Question about Implementation of Entropy

Unity-Technologies / ml-agents

The Unity Machine Learning Agents Toolkit (ML-Agents) is an open-source project that enables games and simulations to serve as environments for training intelligent agents using deep reinforcement learning and imitation learning.

https://unity.com/products/machine-learning-agents

Other

17.1k stars 4.15k forks source link

Question about Implementation of Entropy #890

Closed Darthnash closed 6 years ago

Darthnash commented 6 years ago

Hi there! I'm currently trying to figure out the implementation of the entropy variable.

So far, I found the recalculation of self.entropy in line 320 of the LearningModel Class and the calculation of sigma a few lines above. However I cannot see how the variable log_sigma_sq in Line 301 is modified during training.
Is it correct that this entropy is the differential entropy that is used to measure how surprising the output of the policiy distribution is?

Any help would be much appreciated!

awjuliani commented 6 years ago

Hi @Darthnash,

The entropy in continuous control models is a function of the log_sigma_sq variable. It corresponds to the spread of the gaussian distribution, with larger entropy meaning larger spread, and as such more variation in sampled action values. During training we use an entropy regularizer in the loss to encourage policies which have greater spread in their distribution, which corresponds to encouraging the agent to explore the action space. I hope that answers your question.

Darthnash commented 6 years ago

Hi @awjuliani,

thanks a lot for your answer!

I think i got it now. So far I thought that the entropy was calculated after the policy was already found in order to rate the new policy. But instead sigma_sq is a parameter that is modified during optimization in order to find the new policy and in a way that new actions are chosen. Is that more or less correct?

Just one more question - Is there a reason that log_sigma_sq is defined as variable and not sigma_sq directly?

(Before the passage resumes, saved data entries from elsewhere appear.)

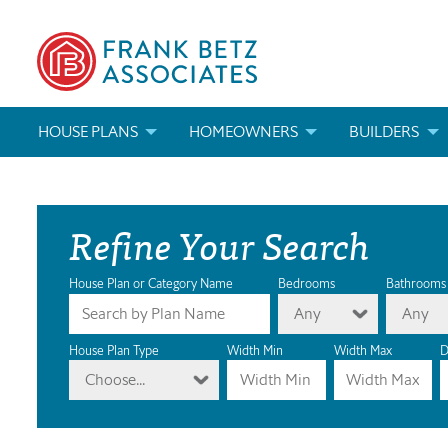
HOUSE PLANS
HOMEOWNERS
BUILDERS
SEARCH HOUSE PLANS
HOW TO CHOOSE A HOUSE PLAN
BUILDER REWAR
Refine Your Search
ABOUT OUR HOUSE PLANS
FIND A BUILDER
MARKETING MAT
MODIFICATIONS & CUSTOM PLANS
MODIFICATIONS & CUSTOM PLANS
MODIFICATIONS
House Plan or Category Name
Bedrooms
Bathrooms
Any
Any
HOUSE PLAN BOOKS
House Plan Type
Width Min
Width Max
D
Choose...
NEWEST HOUSE PLANS
HOUSE PLAN CATEGORIES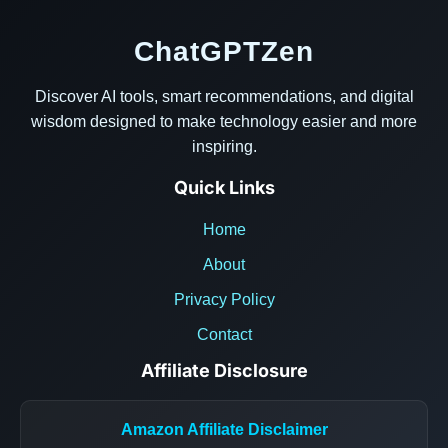
ChatGPTZen
Discover AI tools, smart recommendations, and digital
wisdom designed to make technology easier and more
inspiring.
Quick Links
Home
About
Privacy Policy
Contact
Affiliate Disclosure
Amazon Affiliate Disclaimer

awjuliani commented 6 years ago

Hi @Darthnash,

sigma_sq is used both to select actions and as a means to measure entropy. During the update phase it is updated both in order to increase the reward and in order to increase the entropy. The log is typically used because it has nicer mathematical properties for optimization and representation by a neural network.

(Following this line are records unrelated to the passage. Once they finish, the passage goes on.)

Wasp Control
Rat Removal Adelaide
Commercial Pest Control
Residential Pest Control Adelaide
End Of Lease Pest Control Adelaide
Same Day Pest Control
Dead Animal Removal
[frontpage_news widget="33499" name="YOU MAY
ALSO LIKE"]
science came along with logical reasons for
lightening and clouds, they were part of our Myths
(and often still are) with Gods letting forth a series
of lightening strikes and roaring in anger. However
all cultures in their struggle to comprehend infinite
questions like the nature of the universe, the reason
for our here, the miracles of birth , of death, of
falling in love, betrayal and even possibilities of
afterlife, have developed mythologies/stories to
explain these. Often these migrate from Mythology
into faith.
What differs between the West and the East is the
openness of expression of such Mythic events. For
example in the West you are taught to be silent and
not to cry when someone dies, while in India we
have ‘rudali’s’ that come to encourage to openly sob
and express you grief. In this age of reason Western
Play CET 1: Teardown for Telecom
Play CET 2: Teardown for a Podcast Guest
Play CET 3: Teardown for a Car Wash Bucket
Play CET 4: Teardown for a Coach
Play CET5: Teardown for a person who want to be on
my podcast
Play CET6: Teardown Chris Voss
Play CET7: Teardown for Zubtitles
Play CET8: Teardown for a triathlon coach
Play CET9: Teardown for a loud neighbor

Darthnash commented 6 years ago

Thank you @awjuliani for your quick response.

Is the updated sigma then independent of the state that the agent is actually in?

I'm sorry that I keep bothering you but there is another thing that I can't wrap my head around: does the usage of tf.stop_gradient in Line 315 mean that the hidden_policy network that is used to output the policy is not affected by optimization?

awjuliani commented 6 years ago

Hi @Darthnash ,

You are correct. Sigma is independent of the state.

We use tf.stop_gradients in places where certain values are needed to compute others, but we don't want their result to impact the gradients for those parts of the network. In the case of the selected output from the policy stream, we don't want it to change, we only want the mu and sigma values which produced it to be effected.

Darthnash commented 6 years ago

Hi @awjuliani, thank you for your great help so far. Unfortunately I have another question about the implementation: why is the value error computed 2 times in Line 189 & 190 of the ppo optimizer and what is the use of tf.dynamic_partition as mask is set to 1.0 for every step anyway?

awjuliani commented 6 years ago

@Darthnash,

The dynamic_partition is used to to mask elements when using recurrent neural networks. When you aren't using an RNN, then it doesn't mask anything.

lock[bot] commented 4 years ago

This thread has been automatically locked since there has not been any recent activity after it was closed. Please open a new issue for related bugs.